Retailer Fights Back Against Serial Plaintiffs

Recently, I read an article written by a law firm, which tells the story of one retailer who fought back against the serial plaintiff’s that files multiple ADA lawsuits.eddie_bauer

Since I deal with these very issues on a daily basis, I was curious to see how the courts ruled in these cases. I am pleasantly surprised to see that “Common Sense” is making a comeback!

Eddie Bauer LLC, a national retailer, recently fought back against frivolous “accessibility discrimination” lawsuits that serial plaintiffs brought under the Americans with Disabilities Act “ADA” and similar state laws, such as the California Disabled Persons Act “CDPA” and the Unruh Act. The company won summary judgment in several cases filed by many of the same plaintiffs and same attorneys at different store locations.

Earlier this year Eddie Bauer secured a favorable verdict on all claims against a serial litigant in the U.S. District Court for the Central District of California.  During the trail, the plaintiff alleged that he encountered a number of physical or architectural barriers that prevented him from enjoying full and equal access to an Eddie Bauer outlet store in violation of the ADA, the CDPA, and the Unruh Act.

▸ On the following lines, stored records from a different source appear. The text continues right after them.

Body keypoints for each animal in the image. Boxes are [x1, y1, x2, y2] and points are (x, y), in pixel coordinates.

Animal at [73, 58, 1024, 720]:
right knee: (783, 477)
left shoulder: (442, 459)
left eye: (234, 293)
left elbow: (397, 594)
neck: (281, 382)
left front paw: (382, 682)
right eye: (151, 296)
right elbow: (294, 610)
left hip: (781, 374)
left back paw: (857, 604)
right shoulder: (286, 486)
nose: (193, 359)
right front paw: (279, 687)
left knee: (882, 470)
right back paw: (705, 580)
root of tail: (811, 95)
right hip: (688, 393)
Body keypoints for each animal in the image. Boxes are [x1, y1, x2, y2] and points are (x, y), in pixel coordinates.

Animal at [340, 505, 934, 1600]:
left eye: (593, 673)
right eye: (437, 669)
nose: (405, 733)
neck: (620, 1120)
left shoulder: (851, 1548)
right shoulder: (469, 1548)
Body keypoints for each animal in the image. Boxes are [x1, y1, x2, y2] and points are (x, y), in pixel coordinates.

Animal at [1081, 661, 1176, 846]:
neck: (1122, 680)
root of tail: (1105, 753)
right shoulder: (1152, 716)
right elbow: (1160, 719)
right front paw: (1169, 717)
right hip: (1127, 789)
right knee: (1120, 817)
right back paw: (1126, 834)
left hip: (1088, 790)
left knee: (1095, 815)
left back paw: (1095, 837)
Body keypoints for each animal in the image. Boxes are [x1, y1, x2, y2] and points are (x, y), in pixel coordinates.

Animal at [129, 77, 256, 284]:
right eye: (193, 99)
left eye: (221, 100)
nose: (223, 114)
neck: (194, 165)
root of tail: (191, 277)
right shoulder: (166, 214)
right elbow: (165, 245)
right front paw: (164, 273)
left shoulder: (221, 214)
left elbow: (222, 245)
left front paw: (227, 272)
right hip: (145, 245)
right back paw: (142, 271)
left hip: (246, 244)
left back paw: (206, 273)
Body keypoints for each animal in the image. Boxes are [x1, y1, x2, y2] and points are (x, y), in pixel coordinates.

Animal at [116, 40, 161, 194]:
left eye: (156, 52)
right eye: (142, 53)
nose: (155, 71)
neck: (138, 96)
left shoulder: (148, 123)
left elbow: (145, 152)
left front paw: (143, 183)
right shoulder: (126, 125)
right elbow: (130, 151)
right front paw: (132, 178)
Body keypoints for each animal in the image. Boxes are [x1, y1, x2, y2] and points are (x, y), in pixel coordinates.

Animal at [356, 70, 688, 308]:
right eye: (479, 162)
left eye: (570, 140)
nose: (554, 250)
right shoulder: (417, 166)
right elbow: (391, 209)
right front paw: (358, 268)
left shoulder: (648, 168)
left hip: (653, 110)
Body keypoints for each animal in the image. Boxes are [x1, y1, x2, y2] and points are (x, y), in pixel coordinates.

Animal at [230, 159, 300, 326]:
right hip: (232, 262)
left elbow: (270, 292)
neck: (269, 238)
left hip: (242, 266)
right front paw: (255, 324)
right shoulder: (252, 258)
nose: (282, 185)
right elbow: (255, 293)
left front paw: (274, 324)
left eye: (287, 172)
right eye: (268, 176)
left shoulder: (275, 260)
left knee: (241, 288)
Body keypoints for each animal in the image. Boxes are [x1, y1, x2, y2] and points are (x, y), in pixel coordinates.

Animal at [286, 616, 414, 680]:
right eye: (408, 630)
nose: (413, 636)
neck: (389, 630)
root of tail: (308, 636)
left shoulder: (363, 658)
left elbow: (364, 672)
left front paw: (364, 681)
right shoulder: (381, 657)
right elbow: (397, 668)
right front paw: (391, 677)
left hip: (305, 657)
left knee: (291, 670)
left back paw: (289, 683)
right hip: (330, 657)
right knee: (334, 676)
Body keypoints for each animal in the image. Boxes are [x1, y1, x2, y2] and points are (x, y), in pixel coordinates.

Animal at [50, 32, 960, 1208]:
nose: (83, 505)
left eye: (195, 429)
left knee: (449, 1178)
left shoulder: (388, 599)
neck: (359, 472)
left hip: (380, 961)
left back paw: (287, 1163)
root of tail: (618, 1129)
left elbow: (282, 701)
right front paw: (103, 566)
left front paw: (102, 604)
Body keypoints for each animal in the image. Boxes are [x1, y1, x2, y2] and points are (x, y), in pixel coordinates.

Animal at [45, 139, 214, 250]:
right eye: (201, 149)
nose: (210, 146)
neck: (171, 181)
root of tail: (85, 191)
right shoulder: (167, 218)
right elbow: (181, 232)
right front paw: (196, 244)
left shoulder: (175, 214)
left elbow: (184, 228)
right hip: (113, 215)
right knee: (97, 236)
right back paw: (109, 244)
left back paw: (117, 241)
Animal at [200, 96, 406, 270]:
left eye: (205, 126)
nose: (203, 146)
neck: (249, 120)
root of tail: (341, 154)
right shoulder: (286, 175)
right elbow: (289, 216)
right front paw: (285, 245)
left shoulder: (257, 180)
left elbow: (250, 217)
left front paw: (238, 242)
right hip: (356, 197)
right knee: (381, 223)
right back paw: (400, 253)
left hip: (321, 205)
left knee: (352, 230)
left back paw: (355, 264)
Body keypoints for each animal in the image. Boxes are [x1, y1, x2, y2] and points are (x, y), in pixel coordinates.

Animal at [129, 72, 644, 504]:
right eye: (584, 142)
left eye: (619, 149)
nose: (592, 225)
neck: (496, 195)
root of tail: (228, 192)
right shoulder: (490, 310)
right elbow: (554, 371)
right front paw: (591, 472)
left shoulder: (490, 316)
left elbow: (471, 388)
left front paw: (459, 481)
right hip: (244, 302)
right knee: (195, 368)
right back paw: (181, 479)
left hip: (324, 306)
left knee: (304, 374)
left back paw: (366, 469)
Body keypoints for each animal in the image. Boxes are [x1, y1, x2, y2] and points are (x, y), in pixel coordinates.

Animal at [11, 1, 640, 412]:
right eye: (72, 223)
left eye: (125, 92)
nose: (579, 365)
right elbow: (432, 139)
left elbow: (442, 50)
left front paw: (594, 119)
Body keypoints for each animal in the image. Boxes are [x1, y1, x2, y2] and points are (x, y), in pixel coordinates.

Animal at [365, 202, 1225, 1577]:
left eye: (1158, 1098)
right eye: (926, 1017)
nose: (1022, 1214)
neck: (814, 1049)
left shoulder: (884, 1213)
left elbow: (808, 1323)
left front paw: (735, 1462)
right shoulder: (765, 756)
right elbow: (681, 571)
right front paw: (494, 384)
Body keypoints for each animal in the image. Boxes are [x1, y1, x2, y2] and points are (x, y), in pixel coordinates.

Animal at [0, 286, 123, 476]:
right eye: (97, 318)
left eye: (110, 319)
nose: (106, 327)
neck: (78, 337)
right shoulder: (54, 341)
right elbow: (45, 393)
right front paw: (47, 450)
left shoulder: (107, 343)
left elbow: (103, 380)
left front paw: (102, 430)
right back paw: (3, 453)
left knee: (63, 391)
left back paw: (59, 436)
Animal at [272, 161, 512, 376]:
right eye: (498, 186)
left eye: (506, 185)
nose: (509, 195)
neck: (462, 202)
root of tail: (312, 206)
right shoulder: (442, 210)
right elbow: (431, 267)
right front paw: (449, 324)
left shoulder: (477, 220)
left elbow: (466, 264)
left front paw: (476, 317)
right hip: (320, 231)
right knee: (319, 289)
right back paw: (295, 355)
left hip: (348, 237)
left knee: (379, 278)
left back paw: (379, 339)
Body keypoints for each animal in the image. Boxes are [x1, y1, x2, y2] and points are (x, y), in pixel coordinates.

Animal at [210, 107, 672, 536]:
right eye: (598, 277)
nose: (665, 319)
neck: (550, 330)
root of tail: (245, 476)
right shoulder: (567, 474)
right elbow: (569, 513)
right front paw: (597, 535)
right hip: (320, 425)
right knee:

The alleged barriers included:

1)    A checkout counter that was too high to accommodate a patron in a wheelchair.
2)    A dressing room bench that was too long
3)    The absence of an international Symbol of Accessibility “ISA”
4)    Aisles that were cluttered with merchandise, impeding the plaintiffs ability to navigate through the store

The District Court judge ruled in favor of Eddie Bauer on all claims and, in the process, made some significant rulings. While they are not binding on any other district court judge, they do provide useful support for other defendants who want to fight these frivolous lawsuits.

Here are some of the highlights:
1)    No ADA violation where an “equivalent facilitation” is provided. The Court held that there is no violation of the ADA if places of public accommodation provide an “equivalent facilitation” that allows access. The dressing room bench was 60” long not 48” which stated in the code. The court held that the longer and wider bench provided at least “substantially equivalent” access to a 48” bench.

2)    No ADA liability if alleged barriers are fixed before trial. The court found that there is no liability under the ADA if alleged barriers to access are remedied prior to trail, because the ADA provides for only injunctive relief. Thus, the plaintiff’s claim that the store’s entrance did not have an ISA sign was rendered moot when Eddie Bauer subsequently installed an ISA sign to the entrance, and Eddie Bauer could not incur liability under the ADA.

3)    Moveable displays are not unlawful barriers to accessibility. The court rejected the plaintiff’s claim that the aisles in the store were too narrow because there was “too much clothing on the floor”. Finding that the store had a policy of maintaining 48” aisles and moving any merchandise upon request, the court concluded the store met the applicable standard, and that there was no ADA violation. The court also offered the common sense conclusion that, “if clothing falls on the floor, it is easily moveable.”

4)    Plaintiff must provide specific measurements to establish a violation of the ADA. The plaintiff claimed that the stores check out counter to not meet a 36” max height requirement. However, the court held that, in order to establish a prima facie case of violation of ADA, the plaintiff bears the burden of providing precise measurements of any alleged ADA violation. Since the plaintiff could only offer estimates of the counter height it was found that they could not meet the burden of proof.

5)    No liability under California’s accessibility statutes unless plaintiff can prove he was deterred/ prevented from access or he experienced “difficulty, discomfort, or embarrassment.” The court found that the plaintiff could not meet his burden of proof that he was deterred from access to the store because he encountered no problem entering the store and making a purchase. Further, the plaintiff testified that he did not experience  difficulty, discomfort, or embarrassment based on any of the alleged barriers.

For those of us business owners out there, this is a major shot in the arm. The fact that the courts here in California are ruling with logic and common sense is exciting indeed.  These frivolous ADA lawsuits have to stop!